Many Temporary Narrow Tax Breaks in the House Version, the Senate Makes a Few Permanent
Tax Provision | Original House Version | Final Version |
---|---|---|
No Tax on Tips | Applicable for all qualifying tips received before 12/31/2028; deduction equal to amount of qualified tips for taxpayers with income up to $160,000 | Applicable for all qualifying tips received before 12/31/2028; maximum deduction of $25,000, with a phase-out starting at income of $150,000 ($300,000 married joint filers) |
No Tax on Overtime | Applicable for premium portion of overtime pay earned before 12/31/2028; deduction equal to qualified overtime compensation for taxpayers with income up to $160,000 | Applicable premium portion of overtime pay earned before 12/31/2028; deduction cap of $12,500 ($25,000 for joint filers); phase-out starting at income of $150,000 ($300,000 for joint filers) |
Additional Senior Deduction | $4,000 deduction applicable before 12/31/2028; phase-out requirement starting for income above $75,000 ($150,000 for joint filers) | $6,000 deduction applicable until 12/31/2028; phase-out requirement starting for income above $75,000 ($150,000 for joint filers) |
Auto Loan Interest Deduction | $10,000 deduction for new and used vehicles constructed in the United States before 12/31/2028; phase-out provision for income above $100,000 ($200,000 for joint filers) | $10,000 deduction for new vehicles under 14,000 lbs., not including all-terrain vehicles, trailers, and campers, constructed in the United States before 12/31/2028; phase-out provision for income above $100,000 ($200,000 for joint filers) |
Charitable Deduction for Non-Itemizers | Deduction of $150 ($300 for joint filers); applicable between 1/1/2025 and 12/31/2028 | Permanent deduction of $1,000 ($2,000 for joint filers) |
Scholarship Tax Credits | Credit that can be carried forward for five years, up to the greater amount of $5,000 or 10 percent of the taxpayer’s adjusted gross income; cannot be double counted with Section 170 charitable deductions; applicable between 1/1/2026 and 12/31/2029; volume cap of $5 billion for each applicable year, $0 afterwards | Permanent credit of up to $1,700 that can be carried forward for five years, cannot be double counted with Section 170 charitable deductions; no annual volume cap |
Low Income Housing Tax Credit (LIHTC) Expansions | Extension of the State Housing Credit ceiling increase until 12/31/2029 | Permanent extension of State Housing Credit ceiling; reduction in ceiling growth rate |
Opportunity Zones | Extension until 12/31/2033, with a new round of Opportunity Zone designations in 2027 | Permanent extension, with rolling, 10-year designations starting in 2026 |
Trump Account Pilot Program | New savings account for babies with qualified withdrawals after 18 years for tuition, housing, and business expenses; $1,000 contribution made by government for babies born between 1/1/2025 and 12/31/2028 | New savings account for babies with qualified withdrawals allowed after 18 years per IRA rules; $1,000 contribution made by government for babies born between 1/1/2025 and 12/31/2028 |
Conclusion
Permanence for key provisions, like 100 percent bonus depreciation and R&D expensing, makes the final version of the bill more pro-growth.
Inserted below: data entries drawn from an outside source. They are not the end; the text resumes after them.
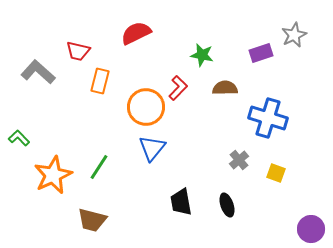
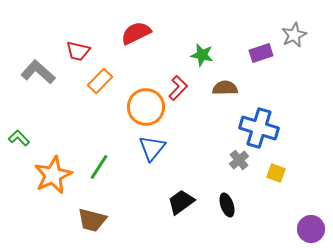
orange rectangle: rotated 30 degrees clockwise
blue cross: moved 9 px left, 10 px down
black trapezoid: rotated 64 degrees clockwise
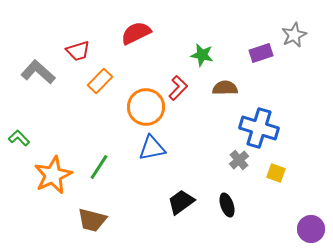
red trapezoid: rotated 30 degrees counterclockwise
blue triangle: rotated 40 degrees clockwise
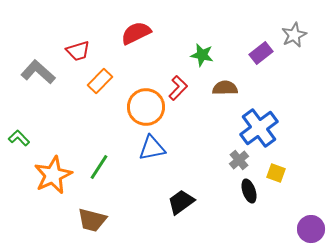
purple rectangle: rotated 20 degrees counterclockwise
blue cross: rotated 36 degrees clockwise
black ellipse: moved 22 px right, 14 px up
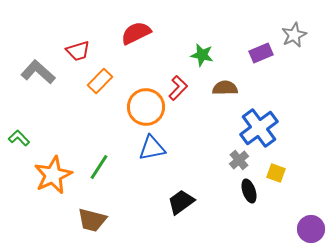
purple rectangle: rotated 15 degrees clockwise
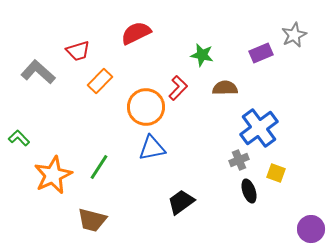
gray cross: rotated 18 degrees clockwise
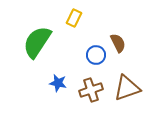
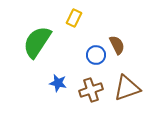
brown semicircle: moved 1 px left, 2 px down
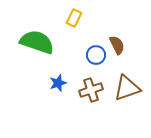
green semicircle: rotated 76 degrees clockwise
blue star: rotated 30 degrees counterclockwise
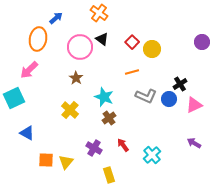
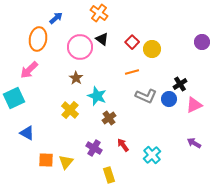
cyan star: moved 7 px left, 1 px up
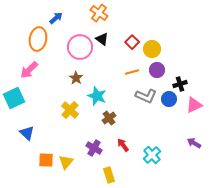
purple circle: moved 45 px left, 28 px down
black cross: rotated 16 degrees clockwise
blue triangle: rotated 14 degrees clockwise
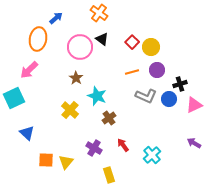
yellow circle: moved 1 px left, 2 px up
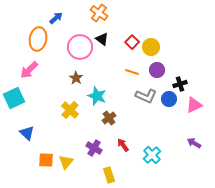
orange line: rotated 32 degrees clockwise
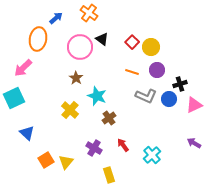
orange cross: moved 10 px left
pink arrow: moved 6 px left, 2 px up
orange square: rotated 35 degrees counterclockwise
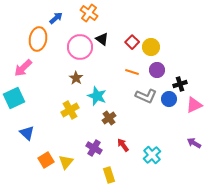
yellow cross: rotated 18 degrees clockwise
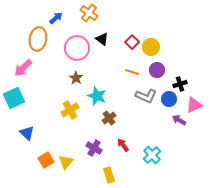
pink circle: moved 3 px left, 1 px down
purple arrow: moved 15 px left, 23 px up
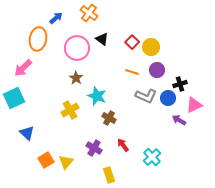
blue circle: moved 1 px left, 1 px up
brown cross: rotated 24 degrees counterclockwise
cyan cross: moved 2 px down
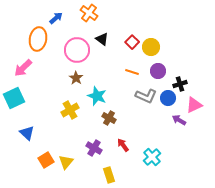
pink circle: moved 2 px down
purple circle: moved 1 px right, 1 px down
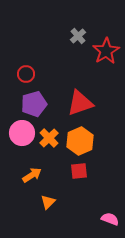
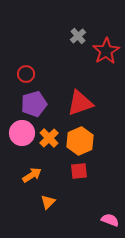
pink semicircle: moved 1 px down
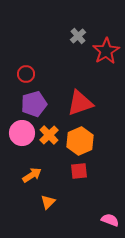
orange cross: moved 3 px up
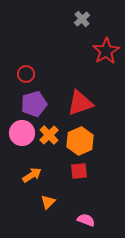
gray cross: moved 4 px right, 17 px up
pink semicircle: moved 24 px left
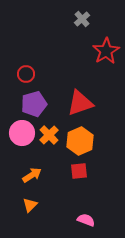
orange triangle: moved 18 px left, 3 px down
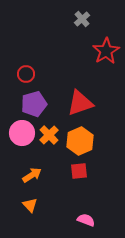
orange triangle: rotated 28 degrees counterclockwise
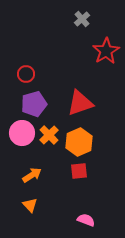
orange hexagon: moved 1 px left, 1 px down
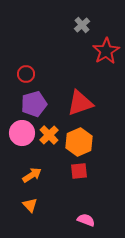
gray cross: moved 6 px down
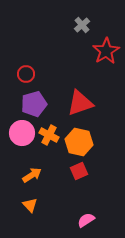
orange cross: rotated 18 degrees counterclockwise
orange hexagon: rotated 24 degrees counterclockwise
red square: rotated 18 degrees counterclockwise
pink semicircle: rotated 54 degrees counterclockwise
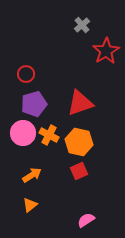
pink circle: moved 1 px right
orange triangle: rotated 35 degrees clockwise
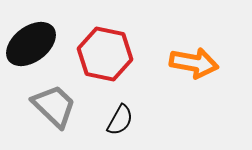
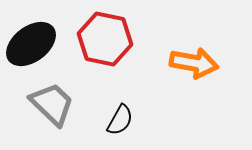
red hexagon: moved 15 px up
gray trapezoid: moved 2 px left, 2 px up
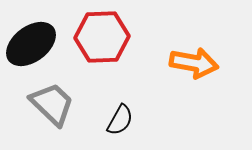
red hexagon: moved 3 px left, 2 px up; rotated 14 degrees counterclockwise
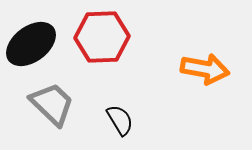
orange arrow: moved 11 px right, 6 px down
black semicircle: rotated 60 degrees counterclockwise
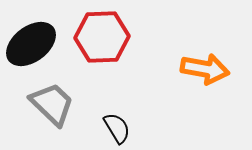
black semicircle: moved 3 px left, 8 px down
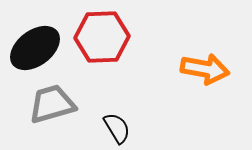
black ellipse: moved 4 px right, 4 px down
gray trapezoid: rotated 60 degrees counterclockwise
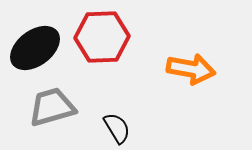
orange arrow: moved 14 px left
gray trapezoid: moved 3 px down
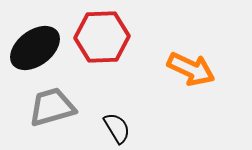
orange arrow: rotated 15 degrees clockwise
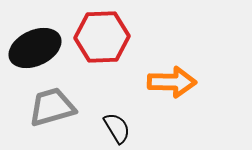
black ellipse: rotated 12 degrees clockwise
orange arrow: moved 19 px left, 13 px down; rotated 24 degrees counterclockwise
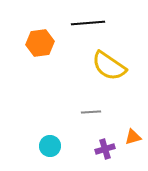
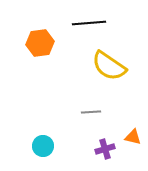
black line: moved 1 px right
orange triangle: rotated 30 degrees clockwise
cyan circle: moved 7 px left
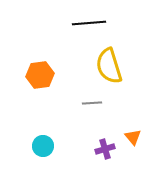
orange hexagon: moved 32 px down
yellow semicircle: rotated 39 degrees clockwise
gray line: moved 1 px right, 9 px up
orange triangle: rotated 36 degrees clockwise
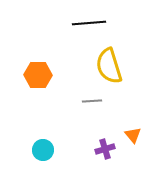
orange hexagon: moved 2 px left; rotated 8 degrees clockwise
gray line: moved 2 px up
orange triangle: moved 2 px up
cyan circle: moved 4 px down
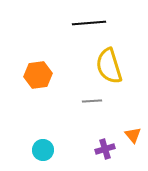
orange hexagon: rotated 8 degrees counterclockwise
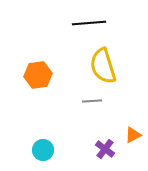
yellow semicircle: moved 6 px left
orange triangle: rotated 42 degrees clockwise
purple cross: rotated 36 degrees counterclockwise
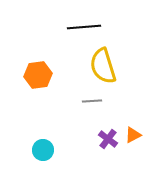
black line: moved 5 px left, 4 px down
purple cross: moved 3 px right, 10 px up
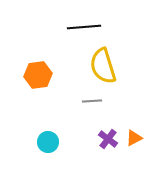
orange triangle: moved 1 px right, 3 px down
cyan circle: moved 5 px right, 8 px up
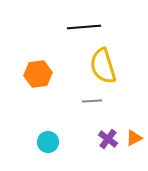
orange hexagon: moved 1 px up
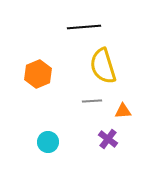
orange hexagon: rotated 16 degrees counterclockwise
orange triangle: moved 11 px left, 27 px up; rotated 24 degrees clockwise
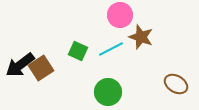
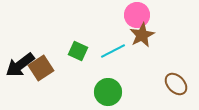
pink circle: moved 17 px right
brown star: moved 1 px right, 2 px up; rotated 25 degrees clockwise
cyan line: moved 2 px right, 2 px down
brown ellipse: rotated 15 degrees clockwise
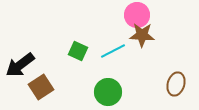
brown star: rotated 30 degrees clockwise
brown square: moved 19 px down
brown ellipse: rotated 60 degrees clockwise
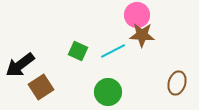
brown ellipse: moved 1 px right, 1 px up
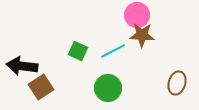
black arrow: moved 2 px right, 1 px down; rotated 44 degrees clockwise
green circle: moved 4 px up
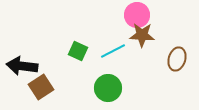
brown ellipse: moved 24 px up
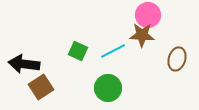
pink circle: moved 11 px right
black arrow: moved 2 px right, 2 px up
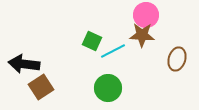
pink circle: moved 2 px left
green square: moved 14 px right, 10 px up
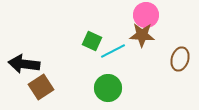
brown ellipse: moved 3 px right
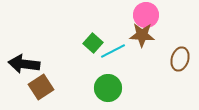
green square: moved 1 px right, 2 px down; rotated 18 degrees clockwise
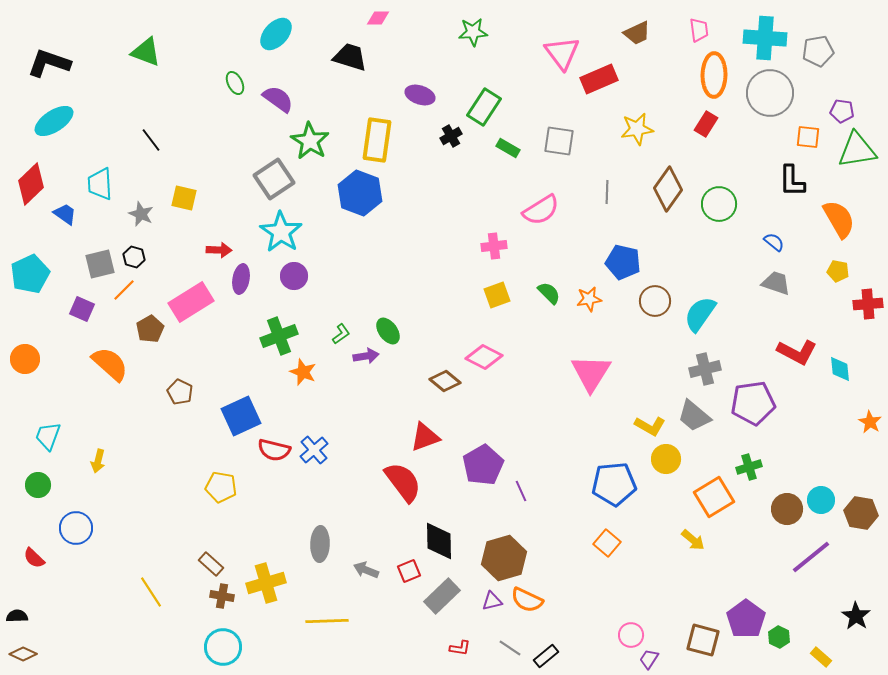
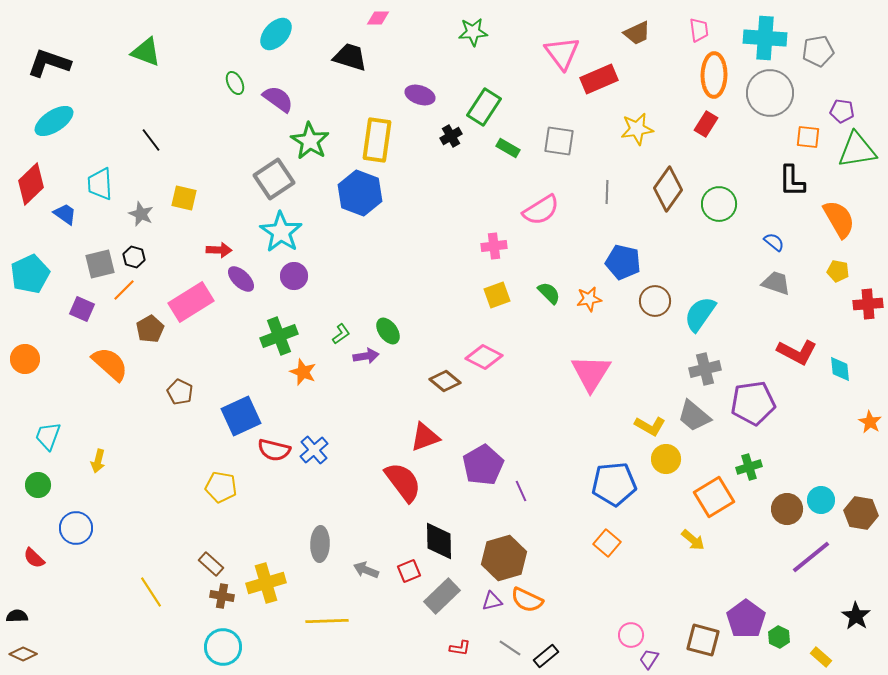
purple ellipse at (241, 279): rotated 56 degrees counterclockwise
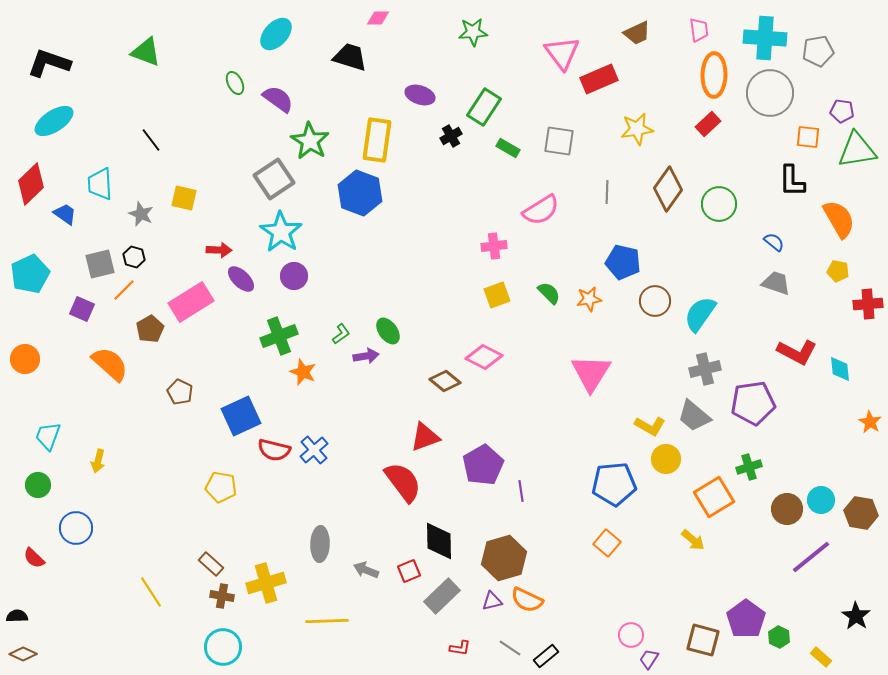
red rectangle at (706, 124): moved 2 px right; rotated 15 degrees clockwise
purple line at (521, 491): rotated 15 degrees clockwise
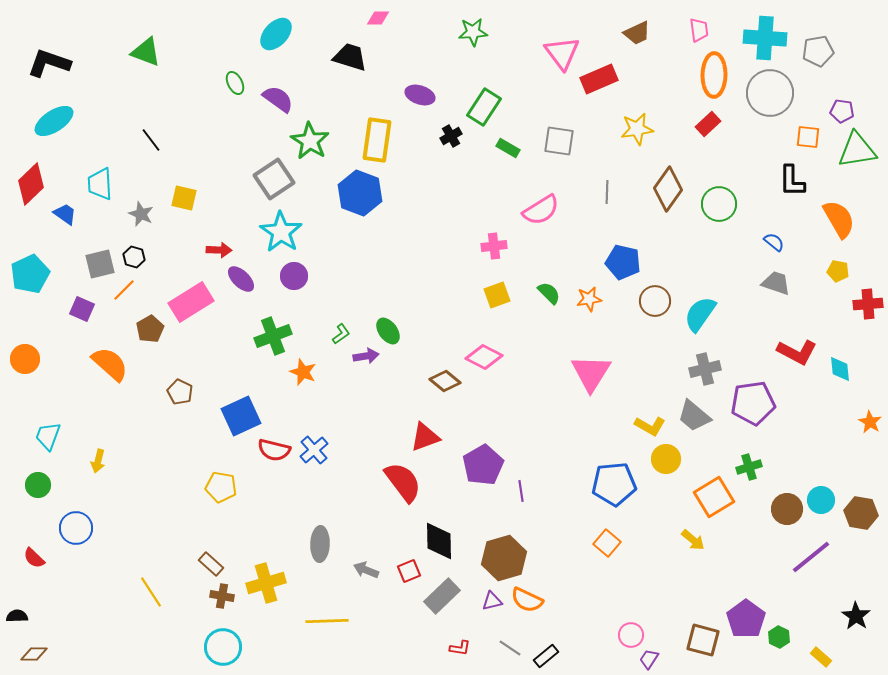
green cross at (279, 336): moved 6 px left
brown diamond at (23, 654): moved 11 px right; rotated 24 degrees counterclockwise
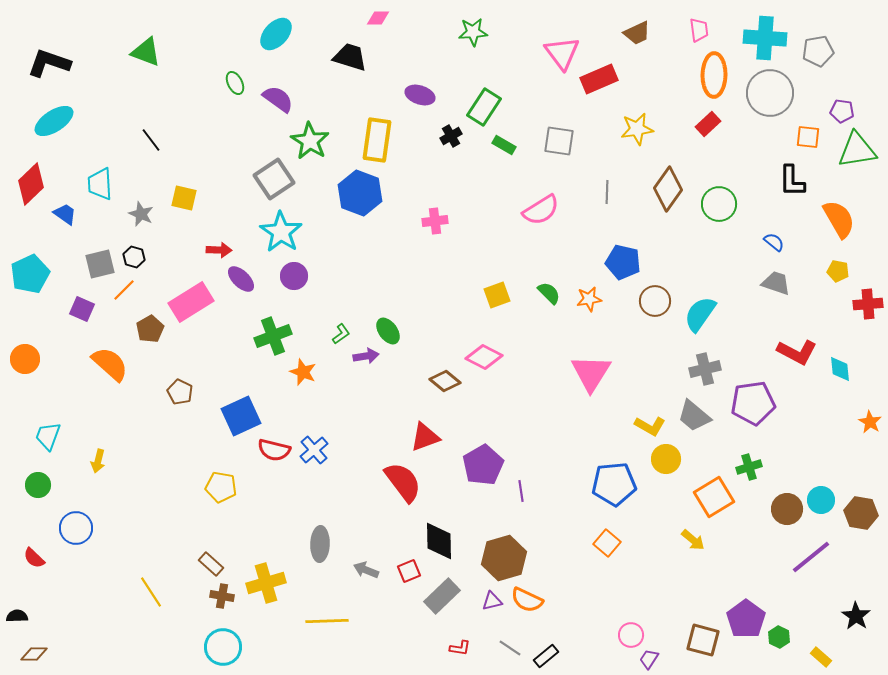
green rectangle at (508, 148): moved 4 px left, 3 px up
pink cross at (494, 246): moved 59 px left, 25 px up
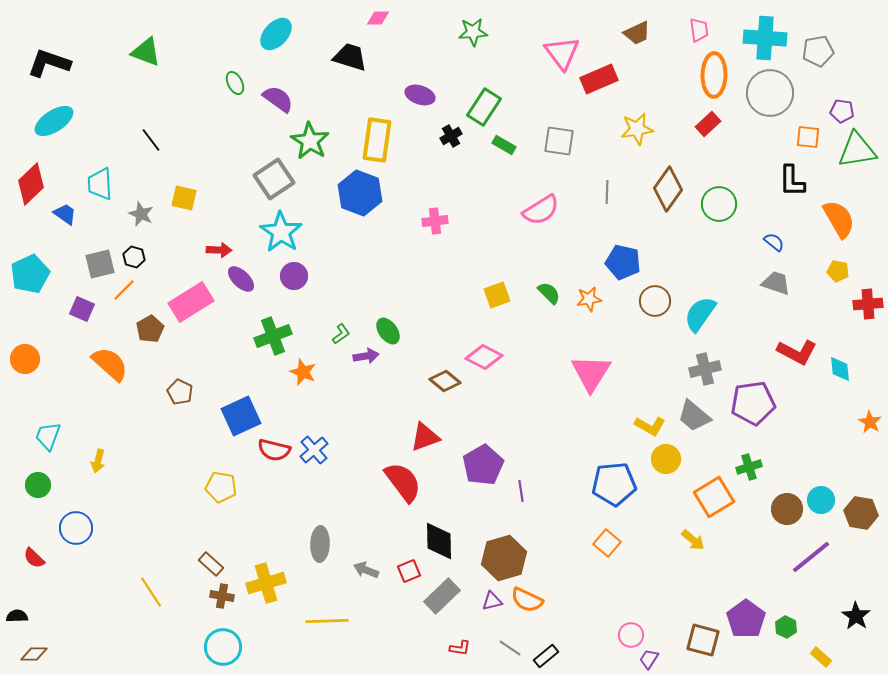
green hexagon at (779, 637): moved 7 px right, 10 px up
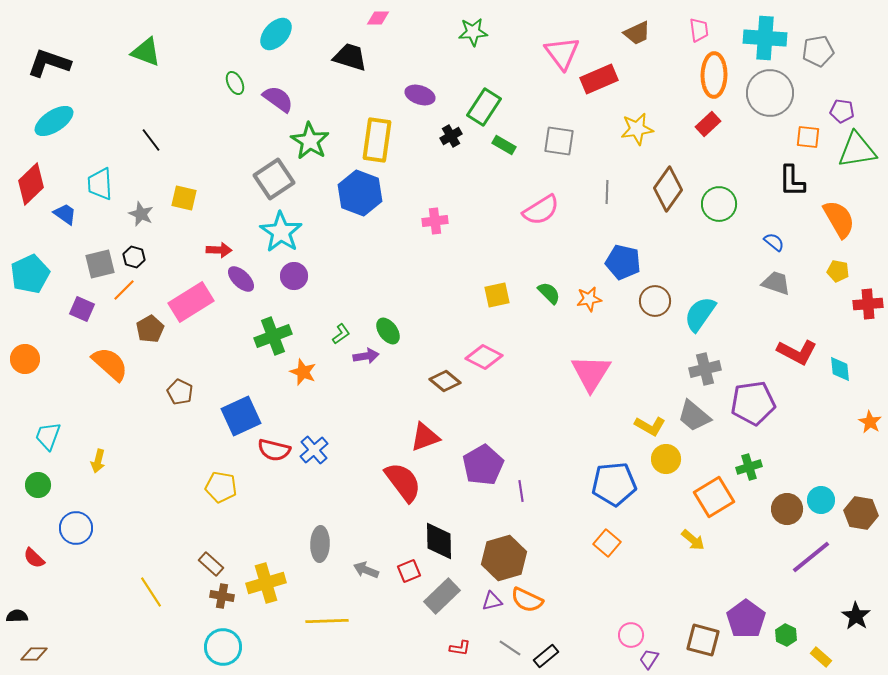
yellow square at (497, 295): rotated 8 degrees clockwise
green hexagon at (786, 627): moved 8 px down
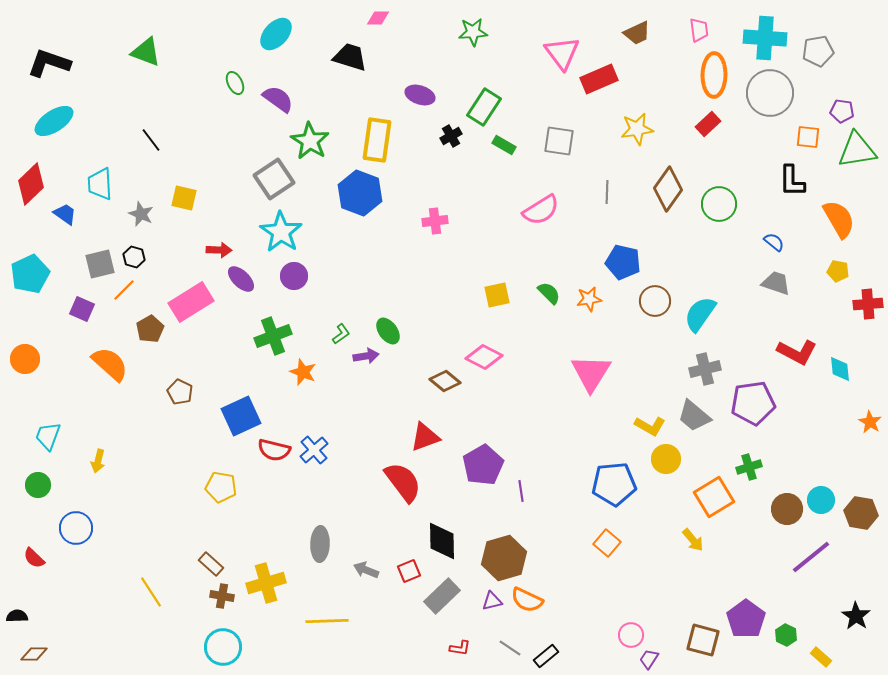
yellow arrow at (693, 540): rotated 10 degrees clockwise
black diamond at (439, 541): moved 3 px right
Tax Foundation modeling shows that the law will increase long-run GDP by 1.2 percent, as opposed to the House’s version, which would have only increased long-run GDP by 0.8 percent. However, even the final law includes plenty of temporary tax policy, some of which should be permanent and some of which should not be enacted at all.
These temporary tax provisions also mean the work of tax reform is not done. Several major new tax breaks are scheduled to expire at the end of 2028, setting the stage for another tax fight to either extend them or allow them to expire.